The only time when I find a synchronization issue is when I lose my place in the text as the narrator continues reading. I even experienced this during my college days when students are reading aloud. This is probably when my mind randomly drifts off to another world for some reason.

I try my best to keep all distractions away from me such as my phone at a distance where I can’t see it or reach for it, laptop is shut, and in a quiet space with just me and the book. This is the only way I can get the full experience and others will benefit from it as well.

Preference for One Format

Preference for One FormatPersonal Preference: Some readers might find they prefer one format over the other. For instance, visual learners might find the audio component unnecessary, while auditory learners might find reading along distracting.

I stumbled upon immersion reading by accident. When I was scrolling through audiobooks on YouTube, I bumped into a book I was reading for the same class in John Jay College, Beloved by Toni Morrison. I couldn’t read that book properly as it was very confusing and thought my ADHD had gotten the best of me. I couldn’t imagine the story properly until the third chapter, when the setting was more present.

Don’t get me wrong, Toni Morrison is an amazing writer and deserves all the credit. When I read and listened to Beloved a second time for another class, I finally understood the story and found it enjoyable. The combination of reading and listening revealed the story’s beauty and depth. This method not only clarified the narrative, but also enhanced my appreciation for Morrison’s work.

Availability of Audiobooks

Availability of AudiobooksLimited Selection: Not all books have audiobook versions available. This can be especially true for less popular titles, older books, or those from smaller publishers. If you prefer immersion reading, you might find your options limited by the availability of audiobooks.

There are some books and stories that don’t have an audiobook. If it’s a story that will have an influence and inspire a current story I am writing, I will read the story aloud to myself. However, it has to be in a room where I have privacy and everyone else in the household cannot hear me out of respect for them.

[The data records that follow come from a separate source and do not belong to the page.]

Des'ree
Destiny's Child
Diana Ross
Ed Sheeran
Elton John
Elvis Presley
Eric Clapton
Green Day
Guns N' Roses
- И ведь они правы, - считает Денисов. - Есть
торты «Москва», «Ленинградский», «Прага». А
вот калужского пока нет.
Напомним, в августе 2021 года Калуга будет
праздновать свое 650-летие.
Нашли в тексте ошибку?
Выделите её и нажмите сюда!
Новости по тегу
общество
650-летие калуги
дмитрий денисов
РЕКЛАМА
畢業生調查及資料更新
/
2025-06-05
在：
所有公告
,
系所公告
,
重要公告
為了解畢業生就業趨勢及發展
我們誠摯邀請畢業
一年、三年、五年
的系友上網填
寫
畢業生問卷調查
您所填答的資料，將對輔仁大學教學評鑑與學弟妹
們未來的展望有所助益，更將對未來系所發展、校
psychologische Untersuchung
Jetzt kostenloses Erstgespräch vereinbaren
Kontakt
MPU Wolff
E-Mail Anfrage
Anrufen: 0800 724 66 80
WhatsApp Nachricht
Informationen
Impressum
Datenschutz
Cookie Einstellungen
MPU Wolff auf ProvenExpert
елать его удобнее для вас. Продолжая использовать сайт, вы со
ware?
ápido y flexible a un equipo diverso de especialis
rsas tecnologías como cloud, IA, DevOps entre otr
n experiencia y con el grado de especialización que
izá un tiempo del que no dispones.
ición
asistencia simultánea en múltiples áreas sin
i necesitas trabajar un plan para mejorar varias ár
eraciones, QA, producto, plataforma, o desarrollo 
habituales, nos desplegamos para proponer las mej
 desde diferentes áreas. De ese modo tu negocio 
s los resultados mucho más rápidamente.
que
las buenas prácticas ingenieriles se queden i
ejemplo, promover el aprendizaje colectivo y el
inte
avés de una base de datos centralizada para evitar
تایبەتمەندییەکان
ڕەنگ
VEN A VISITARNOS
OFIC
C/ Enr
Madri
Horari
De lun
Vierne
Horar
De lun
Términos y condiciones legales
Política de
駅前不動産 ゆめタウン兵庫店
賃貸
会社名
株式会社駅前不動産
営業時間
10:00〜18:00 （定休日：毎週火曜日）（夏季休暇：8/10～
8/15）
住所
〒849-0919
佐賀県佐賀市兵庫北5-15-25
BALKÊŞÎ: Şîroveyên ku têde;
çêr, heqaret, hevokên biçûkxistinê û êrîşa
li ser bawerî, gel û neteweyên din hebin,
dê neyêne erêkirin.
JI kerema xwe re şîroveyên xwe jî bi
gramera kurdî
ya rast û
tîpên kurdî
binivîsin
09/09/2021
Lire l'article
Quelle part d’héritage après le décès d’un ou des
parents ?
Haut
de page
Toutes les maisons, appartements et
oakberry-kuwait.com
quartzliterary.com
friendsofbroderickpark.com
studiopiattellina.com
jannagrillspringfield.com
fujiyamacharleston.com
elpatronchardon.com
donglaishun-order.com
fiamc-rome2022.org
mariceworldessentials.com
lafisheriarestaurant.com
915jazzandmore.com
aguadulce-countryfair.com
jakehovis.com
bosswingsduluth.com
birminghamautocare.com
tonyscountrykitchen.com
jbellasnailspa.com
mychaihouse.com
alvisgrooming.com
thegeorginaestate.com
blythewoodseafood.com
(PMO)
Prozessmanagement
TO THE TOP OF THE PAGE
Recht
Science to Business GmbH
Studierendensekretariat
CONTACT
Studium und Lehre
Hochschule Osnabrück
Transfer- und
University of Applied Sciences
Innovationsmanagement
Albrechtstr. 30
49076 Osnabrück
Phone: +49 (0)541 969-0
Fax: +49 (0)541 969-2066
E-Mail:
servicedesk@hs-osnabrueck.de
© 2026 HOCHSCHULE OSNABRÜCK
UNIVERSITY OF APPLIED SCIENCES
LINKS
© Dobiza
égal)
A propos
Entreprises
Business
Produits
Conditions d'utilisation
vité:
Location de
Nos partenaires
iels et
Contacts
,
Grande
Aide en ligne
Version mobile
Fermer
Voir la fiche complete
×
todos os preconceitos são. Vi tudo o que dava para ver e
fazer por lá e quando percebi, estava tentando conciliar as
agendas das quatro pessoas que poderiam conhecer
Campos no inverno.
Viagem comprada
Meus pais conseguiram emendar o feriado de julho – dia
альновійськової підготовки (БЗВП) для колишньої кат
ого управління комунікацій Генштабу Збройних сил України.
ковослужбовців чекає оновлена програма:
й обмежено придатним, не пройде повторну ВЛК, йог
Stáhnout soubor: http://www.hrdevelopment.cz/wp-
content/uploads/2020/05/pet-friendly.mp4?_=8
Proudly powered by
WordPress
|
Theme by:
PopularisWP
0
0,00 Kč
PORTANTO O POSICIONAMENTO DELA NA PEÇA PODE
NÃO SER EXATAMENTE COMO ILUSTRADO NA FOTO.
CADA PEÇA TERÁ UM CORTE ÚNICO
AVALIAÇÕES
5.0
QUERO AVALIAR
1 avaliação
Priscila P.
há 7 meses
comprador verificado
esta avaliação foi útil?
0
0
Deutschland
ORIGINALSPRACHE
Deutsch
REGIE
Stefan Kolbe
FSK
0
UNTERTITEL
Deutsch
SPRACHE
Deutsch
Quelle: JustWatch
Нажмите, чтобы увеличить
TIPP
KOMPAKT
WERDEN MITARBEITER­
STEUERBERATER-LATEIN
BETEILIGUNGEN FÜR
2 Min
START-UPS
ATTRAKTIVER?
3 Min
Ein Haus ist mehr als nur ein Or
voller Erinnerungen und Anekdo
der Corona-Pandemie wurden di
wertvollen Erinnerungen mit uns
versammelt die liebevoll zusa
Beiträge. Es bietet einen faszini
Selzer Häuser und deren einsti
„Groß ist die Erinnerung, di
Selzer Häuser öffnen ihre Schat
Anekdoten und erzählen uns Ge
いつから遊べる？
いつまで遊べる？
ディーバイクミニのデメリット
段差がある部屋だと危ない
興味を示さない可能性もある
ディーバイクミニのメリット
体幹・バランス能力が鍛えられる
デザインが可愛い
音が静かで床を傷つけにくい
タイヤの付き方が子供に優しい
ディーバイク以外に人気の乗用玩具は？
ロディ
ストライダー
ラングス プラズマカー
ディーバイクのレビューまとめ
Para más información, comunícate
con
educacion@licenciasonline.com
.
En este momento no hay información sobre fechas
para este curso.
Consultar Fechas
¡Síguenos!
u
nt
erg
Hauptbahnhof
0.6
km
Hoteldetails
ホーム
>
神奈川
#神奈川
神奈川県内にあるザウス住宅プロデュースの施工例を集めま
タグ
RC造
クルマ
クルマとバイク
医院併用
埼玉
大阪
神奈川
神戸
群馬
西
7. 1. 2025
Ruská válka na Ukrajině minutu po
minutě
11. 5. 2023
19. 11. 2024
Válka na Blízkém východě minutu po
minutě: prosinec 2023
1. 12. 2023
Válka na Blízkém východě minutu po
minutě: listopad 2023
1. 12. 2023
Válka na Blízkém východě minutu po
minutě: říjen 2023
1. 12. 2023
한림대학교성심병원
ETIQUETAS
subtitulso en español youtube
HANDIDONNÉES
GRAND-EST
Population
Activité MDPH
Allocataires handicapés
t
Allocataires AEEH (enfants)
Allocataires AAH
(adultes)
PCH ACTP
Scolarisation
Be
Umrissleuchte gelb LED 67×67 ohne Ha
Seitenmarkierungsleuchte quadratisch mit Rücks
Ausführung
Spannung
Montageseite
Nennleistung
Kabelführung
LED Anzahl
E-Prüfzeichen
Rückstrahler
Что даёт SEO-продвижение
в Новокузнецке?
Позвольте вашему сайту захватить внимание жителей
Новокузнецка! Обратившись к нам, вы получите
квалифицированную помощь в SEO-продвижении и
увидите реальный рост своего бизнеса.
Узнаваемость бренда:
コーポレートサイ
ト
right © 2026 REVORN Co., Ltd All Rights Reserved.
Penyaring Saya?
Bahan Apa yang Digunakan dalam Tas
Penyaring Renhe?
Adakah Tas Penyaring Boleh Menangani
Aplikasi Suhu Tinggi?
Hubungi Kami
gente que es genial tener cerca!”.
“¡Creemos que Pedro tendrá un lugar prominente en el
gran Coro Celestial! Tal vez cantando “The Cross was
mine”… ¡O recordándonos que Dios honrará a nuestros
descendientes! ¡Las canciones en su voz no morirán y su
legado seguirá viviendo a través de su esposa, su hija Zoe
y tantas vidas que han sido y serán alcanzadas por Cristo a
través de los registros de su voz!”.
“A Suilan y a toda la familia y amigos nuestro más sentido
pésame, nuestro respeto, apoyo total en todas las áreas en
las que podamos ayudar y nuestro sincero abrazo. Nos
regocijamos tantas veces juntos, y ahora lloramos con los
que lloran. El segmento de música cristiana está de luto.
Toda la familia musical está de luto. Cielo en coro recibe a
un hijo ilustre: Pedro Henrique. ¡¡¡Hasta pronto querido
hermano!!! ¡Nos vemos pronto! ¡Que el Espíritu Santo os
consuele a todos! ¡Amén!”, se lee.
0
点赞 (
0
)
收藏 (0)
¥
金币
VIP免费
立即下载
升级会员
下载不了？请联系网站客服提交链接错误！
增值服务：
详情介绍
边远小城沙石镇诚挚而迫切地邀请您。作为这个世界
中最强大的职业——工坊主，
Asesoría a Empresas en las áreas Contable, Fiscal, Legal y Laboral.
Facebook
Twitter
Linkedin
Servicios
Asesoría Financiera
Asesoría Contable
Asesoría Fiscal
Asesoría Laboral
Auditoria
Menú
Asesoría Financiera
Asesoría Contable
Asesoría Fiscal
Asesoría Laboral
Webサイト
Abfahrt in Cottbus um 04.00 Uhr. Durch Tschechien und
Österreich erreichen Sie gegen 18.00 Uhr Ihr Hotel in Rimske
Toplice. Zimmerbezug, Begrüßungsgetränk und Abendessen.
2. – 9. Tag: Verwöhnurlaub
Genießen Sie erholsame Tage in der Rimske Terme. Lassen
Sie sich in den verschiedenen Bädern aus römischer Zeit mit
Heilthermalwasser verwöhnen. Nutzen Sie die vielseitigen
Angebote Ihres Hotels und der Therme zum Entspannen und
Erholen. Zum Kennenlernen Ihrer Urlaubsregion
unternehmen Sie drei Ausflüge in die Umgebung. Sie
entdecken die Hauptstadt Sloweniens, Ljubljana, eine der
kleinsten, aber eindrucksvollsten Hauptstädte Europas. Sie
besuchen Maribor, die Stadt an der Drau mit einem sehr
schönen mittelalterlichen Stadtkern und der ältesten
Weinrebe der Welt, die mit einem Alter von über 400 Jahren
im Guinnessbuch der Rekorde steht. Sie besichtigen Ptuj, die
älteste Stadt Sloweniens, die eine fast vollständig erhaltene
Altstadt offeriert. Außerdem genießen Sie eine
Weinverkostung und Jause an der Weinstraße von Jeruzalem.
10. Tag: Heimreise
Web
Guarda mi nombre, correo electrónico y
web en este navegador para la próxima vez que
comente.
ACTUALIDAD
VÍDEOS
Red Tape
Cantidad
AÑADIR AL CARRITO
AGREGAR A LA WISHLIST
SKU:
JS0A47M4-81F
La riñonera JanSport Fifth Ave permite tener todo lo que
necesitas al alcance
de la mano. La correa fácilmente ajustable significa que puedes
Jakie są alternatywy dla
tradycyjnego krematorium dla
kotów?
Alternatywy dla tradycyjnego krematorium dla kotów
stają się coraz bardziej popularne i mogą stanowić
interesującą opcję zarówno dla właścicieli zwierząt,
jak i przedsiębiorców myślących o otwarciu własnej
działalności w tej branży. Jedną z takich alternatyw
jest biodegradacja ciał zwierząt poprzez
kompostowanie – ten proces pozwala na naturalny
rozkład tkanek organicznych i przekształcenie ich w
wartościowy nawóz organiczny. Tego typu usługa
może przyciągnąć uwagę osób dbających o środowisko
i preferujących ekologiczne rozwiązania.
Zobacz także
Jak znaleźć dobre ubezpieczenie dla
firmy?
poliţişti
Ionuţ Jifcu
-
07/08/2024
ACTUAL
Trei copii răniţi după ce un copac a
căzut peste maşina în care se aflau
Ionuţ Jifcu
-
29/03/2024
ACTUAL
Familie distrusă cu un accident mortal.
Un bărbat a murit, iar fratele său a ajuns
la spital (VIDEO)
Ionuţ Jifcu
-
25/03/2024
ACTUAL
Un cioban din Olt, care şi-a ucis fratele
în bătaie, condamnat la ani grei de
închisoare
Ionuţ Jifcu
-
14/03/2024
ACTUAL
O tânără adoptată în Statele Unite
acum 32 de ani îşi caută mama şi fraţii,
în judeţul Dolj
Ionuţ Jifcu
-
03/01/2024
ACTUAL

It doesn’t happen often as these days most of the stories I’m recommended to read have audiobooks thankfully. I can still read the text if the audiobook is not available, I’m not illiterate. It’s just a preference to retain information better.

My suggestions for platforms with a large library of audiobooks are Spotify and Audible.

Final Thoughts

Engaging in immersion reading can greatly enhance your reading experience, providing advantages like better understanding, pronunciation, involvement, and accessibility. It’s important to consider the drawbacks, such as increased cost and potential distractions. Ultimately, deciding if immersion reading is suitable for you will depend on your unique learning style and reading objectives. If you haven’t tried it yet, consider experimenting with a few books to see how this method works for you. Reading and listening together can take your literary journey to a whole new level.